Under this provision the Executive Court derives jurisdiction to sell properties attached only to the point at which the decree is fully satisfied. The words 'necessary to satisfy the decree' clearly indicate that no sale can be allowed beyond the decretal amount mentioned in the sale proclamation. In other words where the sale fetches a prior equal to or higher than the amount mentioned in the sale proclamation and is sufficient to satisfy the decree, no further sale should be held, and the Court should stop at that stage. In the instant case we have already indicated that the sale of lands in village Devanoor alone fetched a sum of Rs. 16,880/- which was more than sufficient to satisfy the amount of Rs. 16,715 8 0 mentioned in the sale proclamation. It is true that the decree holder had obtained another decree in O.S. No. 19 of 1953, but there is nothing to show that the decree-holder had approached the Court for including the second decretal amount in the proclamation of sale. In these circumstances, there- fore, we are clearly of the opinion that the Executing Court was not justified, in the facts and circumstances of the present case, in selling the properties situated in village Gudipadu. The fact that the judgment-debtor did not raise an objection on this ground before the Executing Court is not sufficient to put him out of Court because this was a matter which went to the very root of the jurisdiction of the Executive Court to sell the properties and the non-compliance with the provisions of Order 21 Rule 64 of the Code was sufficient to vitiate the same so far as the properties situated in village Gudipadu were concerned. For these reasons, contention raised by counsel for the appellant must be overruled.

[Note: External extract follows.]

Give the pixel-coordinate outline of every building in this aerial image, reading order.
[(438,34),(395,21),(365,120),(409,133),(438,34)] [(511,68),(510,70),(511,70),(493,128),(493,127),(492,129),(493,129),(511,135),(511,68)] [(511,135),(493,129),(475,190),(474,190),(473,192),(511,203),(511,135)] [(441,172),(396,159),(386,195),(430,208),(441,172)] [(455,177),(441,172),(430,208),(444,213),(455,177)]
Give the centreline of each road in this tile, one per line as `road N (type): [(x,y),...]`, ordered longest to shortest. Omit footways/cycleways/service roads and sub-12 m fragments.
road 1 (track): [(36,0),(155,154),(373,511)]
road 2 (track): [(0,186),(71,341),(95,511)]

4. This, however, does not put an end to the issue, because the High Court, while setting aside the sale, has passed no order for adjusting the equities between the parties. According to the appellant he had taken possession of the properties put chased by him at the auction sale and had made substantial improvements. If the sale of these properties is to be set aside, the appellant will have a return these properties to the judgment-debtor, but he will be entitled to receive the value of improvements made by him during the time he was in possession of these properties in addition to the return of the sum of Rs. 12, 500/-, The Executing Court will have to hold an inquiry into the matter and determine the value of the improvements made by the appellant which will have to be paid to him. The appellant will not be entitled to any interest on the value of the improvements if he is found to be in possession of the properties. If, however, the executing Court finds that the auction purchaser was not in possession of the properties and the properties continued to be in possession of the judgment-debtor, then the question of the value of improvements will naturally not arise. In that event the judgment-debtor will have to refund the amount of Rs. 12, 500/- to the appellant with interest at the rate of 12% per annum from the date of sale upto the date of refund.
5. For these reasons, therefore, the appeal is dismissed with the modification indicated above and the case is sent back to the Executing Court to hold an inquiry into the matter. In the special and peculiar circumstances of the present case, we make no order as to costs.